Leora Batnitzky, Eddie Glaude, Eric Gregory, Jeffrey Stout

This field of concentration attends to relations among religious, ethical, and political aspects of culture and to the moral significance of religious traditions. Students are expected to develop specific areas of historical knowledge while also becoming familiar with recent work in theology, philosophy, comparative ethics, politics, and social theory.

The General Examination in Religion, Ethics, and Politics is roughly parallel in structure to the examination in Religion and Philosophy, including a unit on a classic text, a review essay, a study of a particular conceptual problem or normative issue, and a unit administered outside the Department, normally either in Politics or Philosophy. Dissertations in Religion, Ethics, and Politics include interpretative studies of figures and movements, analytical studies of ideas and arguments, and critical studies of culture and society.

Some students in this field formally enroll in the Program in Political Philosophy, jointly sponsored by the departments of Classics, History, Philosophy, Politics, and Religion.

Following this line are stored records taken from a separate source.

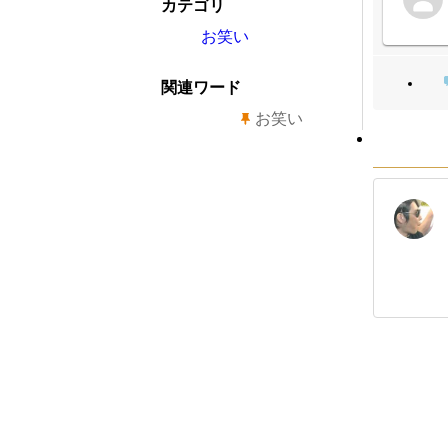
カテゴリ
お笑い
関連ワード
お笑い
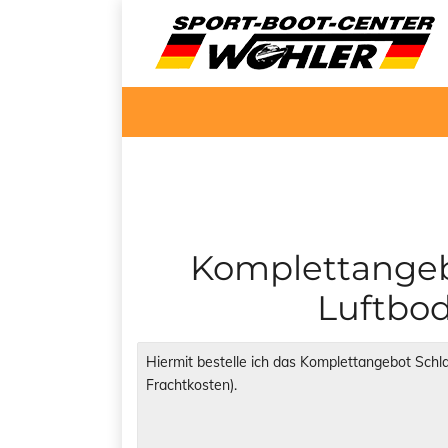
Komplettangeb
Luftbod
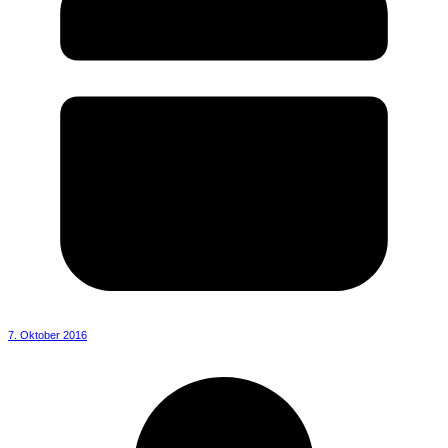
7. Oktober 2016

For such students the "outside" unit of the Examination is administered by the Program, and covers the history of Western political theory.

All students in Religion, Ethics, and Politics do some of their work outside the Department, with such professors as Cornel West in the Center for African American Studies, Robert George, Philip Pettit, and Melissa Lane in Politics, John Cooper and Alexander Nehamas in Philosophy, and John Bowlin at Princeton Theological Seminary.